-------- PROVIDED ENTRIES

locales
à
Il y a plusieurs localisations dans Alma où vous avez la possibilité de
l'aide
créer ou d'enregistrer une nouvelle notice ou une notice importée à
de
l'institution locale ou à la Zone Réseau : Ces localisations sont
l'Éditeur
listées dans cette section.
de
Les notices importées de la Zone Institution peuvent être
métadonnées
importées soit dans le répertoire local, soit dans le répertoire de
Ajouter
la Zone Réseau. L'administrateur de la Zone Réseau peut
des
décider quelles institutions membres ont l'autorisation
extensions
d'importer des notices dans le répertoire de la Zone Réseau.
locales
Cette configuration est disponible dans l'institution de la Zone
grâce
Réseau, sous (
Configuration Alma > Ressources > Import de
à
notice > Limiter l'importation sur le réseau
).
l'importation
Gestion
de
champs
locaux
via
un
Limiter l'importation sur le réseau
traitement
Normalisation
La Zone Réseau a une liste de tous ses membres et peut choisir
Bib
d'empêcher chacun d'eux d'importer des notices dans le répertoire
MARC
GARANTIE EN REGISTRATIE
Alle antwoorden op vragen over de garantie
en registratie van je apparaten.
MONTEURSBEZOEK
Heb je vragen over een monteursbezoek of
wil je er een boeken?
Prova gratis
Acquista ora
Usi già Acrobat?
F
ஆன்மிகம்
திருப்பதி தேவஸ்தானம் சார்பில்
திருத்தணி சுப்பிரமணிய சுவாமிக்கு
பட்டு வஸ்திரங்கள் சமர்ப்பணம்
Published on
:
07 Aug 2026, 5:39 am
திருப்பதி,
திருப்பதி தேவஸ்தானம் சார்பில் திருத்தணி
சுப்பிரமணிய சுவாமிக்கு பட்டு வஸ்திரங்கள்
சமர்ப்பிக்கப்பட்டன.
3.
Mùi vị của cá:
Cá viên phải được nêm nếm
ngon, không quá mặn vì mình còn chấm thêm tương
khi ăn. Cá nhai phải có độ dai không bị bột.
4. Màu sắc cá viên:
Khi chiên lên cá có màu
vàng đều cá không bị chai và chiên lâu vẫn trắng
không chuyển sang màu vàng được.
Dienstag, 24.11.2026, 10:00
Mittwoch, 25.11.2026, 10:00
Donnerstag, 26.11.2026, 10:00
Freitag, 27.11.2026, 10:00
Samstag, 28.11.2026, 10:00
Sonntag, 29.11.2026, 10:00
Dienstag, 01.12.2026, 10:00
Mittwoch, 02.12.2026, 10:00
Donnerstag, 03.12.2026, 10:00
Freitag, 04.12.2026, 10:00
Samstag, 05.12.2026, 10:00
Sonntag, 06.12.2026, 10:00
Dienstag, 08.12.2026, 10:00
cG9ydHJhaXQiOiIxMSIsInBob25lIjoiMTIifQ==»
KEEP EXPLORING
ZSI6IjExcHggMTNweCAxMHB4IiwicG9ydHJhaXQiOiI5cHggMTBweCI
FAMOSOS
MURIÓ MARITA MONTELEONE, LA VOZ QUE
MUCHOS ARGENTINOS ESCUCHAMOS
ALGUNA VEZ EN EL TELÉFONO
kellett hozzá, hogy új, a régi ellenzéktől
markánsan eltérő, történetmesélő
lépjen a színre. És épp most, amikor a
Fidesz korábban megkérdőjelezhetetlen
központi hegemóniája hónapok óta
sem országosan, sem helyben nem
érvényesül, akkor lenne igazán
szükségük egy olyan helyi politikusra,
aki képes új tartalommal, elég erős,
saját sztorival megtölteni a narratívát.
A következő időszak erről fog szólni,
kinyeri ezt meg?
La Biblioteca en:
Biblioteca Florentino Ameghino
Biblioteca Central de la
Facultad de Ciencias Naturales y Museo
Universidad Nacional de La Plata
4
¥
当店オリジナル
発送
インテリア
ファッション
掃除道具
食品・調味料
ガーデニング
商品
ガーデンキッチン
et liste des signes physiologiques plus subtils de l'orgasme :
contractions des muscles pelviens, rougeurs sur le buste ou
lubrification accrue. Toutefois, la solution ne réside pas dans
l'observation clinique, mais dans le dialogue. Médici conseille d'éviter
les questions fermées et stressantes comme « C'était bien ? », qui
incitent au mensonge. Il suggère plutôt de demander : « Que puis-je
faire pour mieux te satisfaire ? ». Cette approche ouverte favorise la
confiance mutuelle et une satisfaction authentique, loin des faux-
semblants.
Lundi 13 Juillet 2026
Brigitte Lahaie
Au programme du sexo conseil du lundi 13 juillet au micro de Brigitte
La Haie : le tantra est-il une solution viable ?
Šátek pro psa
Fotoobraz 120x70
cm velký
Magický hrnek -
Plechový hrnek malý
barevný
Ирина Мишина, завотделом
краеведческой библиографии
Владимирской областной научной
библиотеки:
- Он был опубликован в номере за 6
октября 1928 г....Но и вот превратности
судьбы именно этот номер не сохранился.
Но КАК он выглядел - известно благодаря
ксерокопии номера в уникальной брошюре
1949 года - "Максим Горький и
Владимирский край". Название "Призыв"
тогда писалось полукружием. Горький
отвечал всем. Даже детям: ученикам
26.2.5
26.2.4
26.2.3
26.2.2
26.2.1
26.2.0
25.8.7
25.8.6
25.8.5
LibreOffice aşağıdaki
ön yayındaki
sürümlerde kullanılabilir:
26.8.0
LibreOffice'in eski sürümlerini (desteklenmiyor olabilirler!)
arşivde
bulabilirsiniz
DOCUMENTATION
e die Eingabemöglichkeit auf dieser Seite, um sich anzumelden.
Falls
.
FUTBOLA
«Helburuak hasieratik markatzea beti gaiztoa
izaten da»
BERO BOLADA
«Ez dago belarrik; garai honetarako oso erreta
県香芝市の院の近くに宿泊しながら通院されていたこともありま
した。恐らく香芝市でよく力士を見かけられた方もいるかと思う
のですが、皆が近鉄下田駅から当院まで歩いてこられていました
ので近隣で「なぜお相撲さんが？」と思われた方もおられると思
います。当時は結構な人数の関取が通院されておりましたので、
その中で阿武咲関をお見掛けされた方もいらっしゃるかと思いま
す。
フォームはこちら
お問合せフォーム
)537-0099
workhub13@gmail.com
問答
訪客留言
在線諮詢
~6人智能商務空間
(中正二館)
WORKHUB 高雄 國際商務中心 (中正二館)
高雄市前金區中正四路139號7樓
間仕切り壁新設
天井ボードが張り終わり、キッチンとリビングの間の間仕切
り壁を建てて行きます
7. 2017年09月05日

----------------

BRIEF: Transcribe the text of the items above, starting at the very beginning and ending with the line that contains "ZSI6IjExcHggMTNweCAxMHB4IiwicG9ydHJhaXQiOiI5cHggMTBweCI".

COMPLETED EXERCISE:
locales
à
Il y a plusieurs localisations dans Alma où vous avez la possibilité de
l'aide
créer ou d'enregistrer une nouvelle notice ou une notice importée à
de
l'institution locale ou à la Zone Réseau : Ces localisations sont
l'Éditeur
listées dans cette section.
de
Les notices importées de la Zone Institution peuvent être
métadonnées
importées soit dans le répertoire local, soit dans le répertoire de
Ajouter
la Zone Réseau. L'administrateur de la Zone Réseau peut
des
décider quelles institutions membres ont l'autorisation
extensions
d'importer des notices dans le répertoire de la Zone Réseau.
locales
Cette configuration est disponible dans l'institution de la Zone
grâce
Réseau, sous (
Configuration Alma > Ressources > Import de
à
notice > Limiter l'importation sur le réseau
).
l'importation
Gestion
de
champs
locaux
via
un
Limiter l'importation sur le réseau
traitement
Normalisation
La Zone Réseau a une liste de tous ses membres et peut choisir
Bib
d'empêcher chacun d'eux d'importer des notices dans le répertoire
MARC
GARANTIE EN REGISTRATIE
Alle antwoorden op vragen over de garantie
en registratie van je apparaten.
MONTEURSBEZOEK
Heb je vragen over een monteursbezoek of
wil je er een boeken?
Prova gratis
Acquista ora
Usi già Acrobat?
F
ஆன்மிகம்
திருப்பதி தேவஸ்தானம் சார்பில்
திருத்தணி சுப்பிரமணிய சுவாமிக்கு
பட்டு வஸ்திரங்கள் சமர்ப்பணம்
Published on
:
07 Aug 2026, 5:39 am
திருப்பதி,
திருப்பதி தேவஸ்தானம் சார்பில் திருத்தணி
சுப்பிரமணிய சுவாமிக்கு பட்டு வஸ்திரங்கள்
சமர்ப்பிக்கப்பட்டன.
3.
Mùi vị của cá:
Cá viên phải được nêm nếm
ngon, không quá mặn vì mình còn chấm thêm tương
khi ăn. Cá nhai phải có độ dai không bị bột.
4. Màu sắc cá viên:
Khi chiên lên cá có màu
vàng đều cá không bị chai và chiên lâu vẫn trắng
không chuyển sang màu vàng được.
Dienstag, 24.11.2026, 10:00
Mittwoch, 25.11.2026, 10:00
Donnerstag, 26.11.2026, 10:00
Freitag, 27.11.2026, 10:00
Samstag, 28.11.2026, 10:00
Sonntag, 29.11.2026, 10:00
Dienstag, 01.12.2026, 10:00
Mittwoch, 02.12.2026, 10:00
Donnerstag, 03.12.2026, 10:00
Freitag, 04.12.2026, 10:00
Samstag, 05.12.2026, 10:00
Sonntag, 06.12.2026, 10:00
Dienstag, 08.12.2026, 10:00
cG9ydHJhaXQiOiIxMSIsInBob25lIjoiMTIifQ==»
KEEP EXPLORING
ZSI6IjExcHggMTNweCAxMHB4IiwicG9ydHJhaXQiOiI5cHggMTBweCI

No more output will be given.